Throughout the weekly two and a half hour sessions, the various relaxation techniques are discussed and taught. Breath awareness and mindfulness, or the ability to focus on only one thing, are important aspects of getting the most from a relaxation response. Research by Dr. Benson and colleagues shows that repetition of a simple, mental focus via a word, short phrase or breath watching are important, as are keeping a passive mental attitude towards the thoughts and feelings experienced during the session. A comfortable position, a quiet environment and lots of practise are also critical in achieving the physiological benefits.

Each session is devoted to a particular topic such as pacing and activity scheduling, sleep hygiene, nutrition, exercise, cognitive restructuring (reframing), humour, journaling, communication skills and problem-solving. At all sessions the relaxation response is practiced. Homework involves reading a chapter or two of Dr. Caudill’s Managing Pain book. The patients in the program state that the word “pain” can readily be substituted for “fatigue” in the book. After completion of the program, patients are encouraged to attend “graduate groups” facilitated by peer volunteers on a monthly basis.

The benefits of properly organized and facilitated education and support groups in the treatment of CFS are being highlighted by medical research (Solderberg, Evengard. Psychother Psychsom 2001). The benefits of Mind/Body techniques have been validated as an effective FM treatment approach in a number of studies (Berman. J Rheumatol 2000; Sephton et al. Psychosom Med 2001; Worrel, et al. Mayo Clin Proc 2001). Unpublished data from the Harvard CFS program indicates that 87.5% of patients felt they were able to manage their symptoms more effectively and showed significant reductions in physical and mental fatigue.

Dr. Bested and I have been facilitating education and support groups at our office in Toronto, Ontario and now we have added to the course content based on my experiences with the Harvard program. We have groups of 10-12 CFS/FM patients and have sessions every two weeks for eight weeks. The response has been tremendous and participants have reported significant benefits from attendance. In 2002 we will have two concurrent eight-session programs. As with the Harvard program, our goals include education, particularly increasing coping skills, stress reduction and pacing. Drawing on Dr. Bested’s 10 years of clinical experience in treating CFS, the group process is greatly enhanced. In addition to session specific topics such as exercise, nutrition, Mind/Body techniques, sleep and lifestyle interventions, we also focus on the latest research from an integrative perspective (ie one inclusive of both conventional and complementary therapy). The meetings provide not only medical support but peer support as well. The patients quickly discover they are not alone with their illness; they often make friends within the group and can end the often-encountered social isolation. While it can be physically difficult for some to attend the sessions, almost all state that they were glad they made the effort. Our sessions are held every other week based on patient feedback; we find that our week-to-week attendance is higher when an alternating schedule is used.
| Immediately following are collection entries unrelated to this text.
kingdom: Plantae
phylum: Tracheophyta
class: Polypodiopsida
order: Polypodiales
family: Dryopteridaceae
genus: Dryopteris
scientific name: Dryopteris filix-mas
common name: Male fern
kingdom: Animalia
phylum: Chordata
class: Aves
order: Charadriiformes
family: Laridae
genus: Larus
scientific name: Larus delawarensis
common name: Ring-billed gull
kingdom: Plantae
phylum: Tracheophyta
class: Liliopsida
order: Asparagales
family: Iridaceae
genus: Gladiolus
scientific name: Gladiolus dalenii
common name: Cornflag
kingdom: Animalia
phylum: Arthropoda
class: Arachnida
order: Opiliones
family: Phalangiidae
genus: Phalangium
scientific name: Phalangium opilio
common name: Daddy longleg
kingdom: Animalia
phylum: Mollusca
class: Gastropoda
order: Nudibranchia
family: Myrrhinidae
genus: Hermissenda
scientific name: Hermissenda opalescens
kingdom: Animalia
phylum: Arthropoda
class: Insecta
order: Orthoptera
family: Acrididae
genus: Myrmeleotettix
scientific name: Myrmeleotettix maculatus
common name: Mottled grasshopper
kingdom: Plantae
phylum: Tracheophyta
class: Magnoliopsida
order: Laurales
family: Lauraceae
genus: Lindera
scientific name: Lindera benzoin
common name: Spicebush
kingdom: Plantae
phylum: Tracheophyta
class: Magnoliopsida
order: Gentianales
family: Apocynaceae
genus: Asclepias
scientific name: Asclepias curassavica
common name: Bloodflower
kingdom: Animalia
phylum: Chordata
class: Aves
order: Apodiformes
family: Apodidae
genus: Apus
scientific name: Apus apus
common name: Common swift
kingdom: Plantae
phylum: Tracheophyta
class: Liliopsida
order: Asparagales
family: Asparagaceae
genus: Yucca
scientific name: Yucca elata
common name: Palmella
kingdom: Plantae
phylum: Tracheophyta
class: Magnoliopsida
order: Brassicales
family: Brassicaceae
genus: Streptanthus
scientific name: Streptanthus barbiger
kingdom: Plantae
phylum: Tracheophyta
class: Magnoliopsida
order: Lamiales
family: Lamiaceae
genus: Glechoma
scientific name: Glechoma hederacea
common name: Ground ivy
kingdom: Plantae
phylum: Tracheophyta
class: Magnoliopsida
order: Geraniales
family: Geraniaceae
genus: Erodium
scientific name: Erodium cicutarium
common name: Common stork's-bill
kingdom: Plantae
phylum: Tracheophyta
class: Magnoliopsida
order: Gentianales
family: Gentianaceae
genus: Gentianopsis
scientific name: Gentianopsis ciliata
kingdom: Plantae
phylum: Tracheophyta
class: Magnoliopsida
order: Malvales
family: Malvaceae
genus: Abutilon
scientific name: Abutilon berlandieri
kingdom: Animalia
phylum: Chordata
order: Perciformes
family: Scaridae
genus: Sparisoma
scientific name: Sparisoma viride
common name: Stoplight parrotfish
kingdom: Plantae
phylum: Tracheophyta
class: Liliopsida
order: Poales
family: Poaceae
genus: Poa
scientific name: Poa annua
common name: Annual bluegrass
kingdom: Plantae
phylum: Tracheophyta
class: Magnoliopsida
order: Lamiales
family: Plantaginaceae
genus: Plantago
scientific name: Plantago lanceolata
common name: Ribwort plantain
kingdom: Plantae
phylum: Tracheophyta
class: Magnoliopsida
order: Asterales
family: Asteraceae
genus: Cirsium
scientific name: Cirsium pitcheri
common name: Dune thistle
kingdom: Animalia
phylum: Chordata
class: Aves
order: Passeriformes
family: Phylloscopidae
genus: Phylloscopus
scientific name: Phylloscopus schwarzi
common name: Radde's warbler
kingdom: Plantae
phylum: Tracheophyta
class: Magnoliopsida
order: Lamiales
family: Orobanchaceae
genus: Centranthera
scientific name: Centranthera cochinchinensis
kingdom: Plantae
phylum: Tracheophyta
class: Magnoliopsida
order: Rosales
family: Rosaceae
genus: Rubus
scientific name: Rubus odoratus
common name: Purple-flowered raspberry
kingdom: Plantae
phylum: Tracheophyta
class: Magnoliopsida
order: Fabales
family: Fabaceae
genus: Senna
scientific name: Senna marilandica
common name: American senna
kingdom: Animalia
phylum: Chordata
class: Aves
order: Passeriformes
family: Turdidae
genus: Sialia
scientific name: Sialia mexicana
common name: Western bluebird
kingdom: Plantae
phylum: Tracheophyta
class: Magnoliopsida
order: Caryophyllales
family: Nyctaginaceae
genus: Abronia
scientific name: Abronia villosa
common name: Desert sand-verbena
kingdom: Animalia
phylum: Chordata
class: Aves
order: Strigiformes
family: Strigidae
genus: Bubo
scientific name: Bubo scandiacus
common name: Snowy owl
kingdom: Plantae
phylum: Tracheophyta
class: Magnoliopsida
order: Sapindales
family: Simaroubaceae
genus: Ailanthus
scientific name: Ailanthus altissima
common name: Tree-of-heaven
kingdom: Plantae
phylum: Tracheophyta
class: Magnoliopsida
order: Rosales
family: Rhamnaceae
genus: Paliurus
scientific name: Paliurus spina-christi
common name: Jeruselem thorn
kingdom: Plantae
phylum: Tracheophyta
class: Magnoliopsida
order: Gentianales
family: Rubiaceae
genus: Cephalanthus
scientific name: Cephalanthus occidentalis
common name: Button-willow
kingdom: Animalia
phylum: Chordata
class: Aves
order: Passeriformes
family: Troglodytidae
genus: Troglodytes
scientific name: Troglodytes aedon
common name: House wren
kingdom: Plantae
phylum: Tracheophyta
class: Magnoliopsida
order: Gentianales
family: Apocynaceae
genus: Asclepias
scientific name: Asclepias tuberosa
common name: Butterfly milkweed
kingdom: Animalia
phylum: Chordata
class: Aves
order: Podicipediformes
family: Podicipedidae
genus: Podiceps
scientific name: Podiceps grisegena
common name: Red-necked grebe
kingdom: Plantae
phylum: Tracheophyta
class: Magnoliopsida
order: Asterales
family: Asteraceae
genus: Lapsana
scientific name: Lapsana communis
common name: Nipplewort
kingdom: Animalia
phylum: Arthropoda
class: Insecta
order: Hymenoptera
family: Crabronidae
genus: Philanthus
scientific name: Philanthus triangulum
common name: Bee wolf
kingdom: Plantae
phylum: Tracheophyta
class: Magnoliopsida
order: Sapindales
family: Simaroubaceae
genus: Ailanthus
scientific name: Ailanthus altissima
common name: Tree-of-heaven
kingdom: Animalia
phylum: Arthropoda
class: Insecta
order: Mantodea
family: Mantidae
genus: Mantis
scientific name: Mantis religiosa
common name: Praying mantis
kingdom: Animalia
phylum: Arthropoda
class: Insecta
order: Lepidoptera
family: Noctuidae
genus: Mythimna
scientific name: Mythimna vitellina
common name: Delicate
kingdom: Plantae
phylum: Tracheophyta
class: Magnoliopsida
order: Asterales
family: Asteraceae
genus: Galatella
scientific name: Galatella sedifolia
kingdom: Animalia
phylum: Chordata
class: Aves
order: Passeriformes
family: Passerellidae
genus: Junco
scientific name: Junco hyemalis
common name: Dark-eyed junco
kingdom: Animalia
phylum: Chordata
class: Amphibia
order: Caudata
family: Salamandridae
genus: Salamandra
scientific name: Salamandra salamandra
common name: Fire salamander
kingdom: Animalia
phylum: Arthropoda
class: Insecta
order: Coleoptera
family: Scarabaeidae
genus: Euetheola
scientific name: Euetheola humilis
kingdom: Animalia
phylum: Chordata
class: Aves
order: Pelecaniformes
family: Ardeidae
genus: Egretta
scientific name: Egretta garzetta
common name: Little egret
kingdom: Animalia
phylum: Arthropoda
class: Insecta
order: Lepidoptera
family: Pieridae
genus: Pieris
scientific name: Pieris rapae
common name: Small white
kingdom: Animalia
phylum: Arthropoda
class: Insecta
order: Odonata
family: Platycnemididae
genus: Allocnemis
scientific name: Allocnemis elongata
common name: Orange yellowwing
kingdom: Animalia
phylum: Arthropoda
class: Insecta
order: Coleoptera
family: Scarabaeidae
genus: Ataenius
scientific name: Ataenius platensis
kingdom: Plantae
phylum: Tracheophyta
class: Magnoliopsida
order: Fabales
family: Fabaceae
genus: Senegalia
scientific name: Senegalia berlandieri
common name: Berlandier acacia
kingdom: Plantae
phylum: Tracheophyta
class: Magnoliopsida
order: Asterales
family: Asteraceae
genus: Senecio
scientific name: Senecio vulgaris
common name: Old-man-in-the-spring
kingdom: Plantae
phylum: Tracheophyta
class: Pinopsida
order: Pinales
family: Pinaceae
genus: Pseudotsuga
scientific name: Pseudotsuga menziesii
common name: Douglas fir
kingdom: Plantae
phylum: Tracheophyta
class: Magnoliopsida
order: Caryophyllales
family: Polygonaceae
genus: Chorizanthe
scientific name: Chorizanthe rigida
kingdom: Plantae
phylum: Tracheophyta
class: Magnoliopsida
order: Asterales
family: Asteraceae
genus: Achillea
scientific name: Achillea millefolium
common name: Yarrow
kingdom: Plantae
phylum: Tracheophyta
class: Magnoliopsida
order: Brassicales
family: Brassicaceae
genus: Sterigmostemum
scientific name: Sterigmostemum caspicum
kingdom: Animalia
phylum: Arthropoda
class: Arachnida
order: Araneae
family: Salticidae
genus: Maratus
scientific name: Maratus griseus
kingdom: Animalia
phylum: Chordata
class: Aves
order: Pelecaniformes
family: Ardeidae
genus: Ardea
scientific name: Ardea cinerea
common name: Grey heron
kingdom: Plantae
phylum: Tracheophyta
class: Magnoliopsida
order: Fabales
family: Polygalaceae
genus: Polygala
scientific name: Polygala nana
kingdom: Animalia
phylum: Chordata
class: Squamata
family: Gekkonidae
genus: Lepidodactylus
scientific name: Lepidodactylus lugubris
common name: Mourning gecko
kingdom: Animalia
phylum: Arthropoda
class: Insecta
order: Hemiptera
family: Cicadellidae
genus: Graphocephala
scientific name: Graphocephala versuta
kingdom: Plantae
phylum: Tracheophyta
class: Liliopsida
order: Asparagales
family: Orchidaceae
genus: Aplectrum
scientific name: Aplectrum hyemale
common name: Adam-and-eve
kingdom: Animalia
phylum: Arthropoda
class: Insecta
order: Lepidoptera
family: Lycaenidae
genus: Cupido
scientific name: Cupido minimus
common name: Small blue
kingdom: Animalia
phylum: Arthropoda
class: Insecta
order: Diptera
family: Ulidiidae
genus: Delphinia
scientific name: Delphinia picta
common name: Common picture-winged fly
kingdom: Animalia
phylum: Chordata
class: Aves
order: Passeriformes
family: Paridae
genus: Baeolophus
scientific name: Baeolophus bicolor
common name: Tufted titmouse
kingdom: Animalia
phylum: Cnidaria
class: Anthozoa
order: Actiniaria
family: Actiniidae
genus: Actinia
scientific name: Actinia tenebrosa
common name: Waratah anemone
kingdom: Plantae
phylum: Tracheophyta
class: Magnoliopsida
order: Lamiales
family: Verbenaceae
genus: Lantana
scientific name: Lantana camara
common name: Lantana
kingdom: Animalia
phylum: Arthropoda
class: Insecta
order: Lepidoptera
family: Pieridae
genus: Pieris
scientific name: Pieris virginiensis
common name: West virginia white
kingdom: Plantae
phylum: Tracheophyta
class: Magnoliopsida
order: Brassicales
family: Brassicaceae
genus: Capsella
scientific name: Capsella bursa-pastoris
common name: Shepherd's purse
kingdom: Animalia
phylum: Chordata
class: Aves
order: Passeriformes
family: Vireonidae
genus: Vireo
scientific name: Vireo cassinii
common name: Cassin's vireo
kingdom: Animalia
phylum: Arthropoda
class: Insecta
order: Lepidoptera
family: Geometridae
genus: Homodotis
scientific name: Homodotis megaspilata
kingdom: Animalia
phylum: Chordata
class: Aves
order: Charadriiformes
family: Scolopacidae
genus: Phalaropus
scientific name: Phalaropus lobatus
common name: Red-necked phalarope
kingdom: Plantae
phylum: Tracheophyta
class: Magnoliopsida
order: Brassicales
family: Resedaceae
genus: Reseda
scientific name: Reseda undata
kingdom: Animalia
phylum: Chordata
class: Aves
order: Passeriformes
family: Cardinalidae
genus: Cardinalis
In conclusion, the training at Harvard was of real value in enhancing our Toronto-based education and support group content. The group serves as a beneficial complement to other medical interventions and may help to improve the quality of life of those dealing with chronic illnesses such as CFS and FM. Participants have the dual benefit of medical and peer support.


This page was last reviewed/modified on 2006/08/20.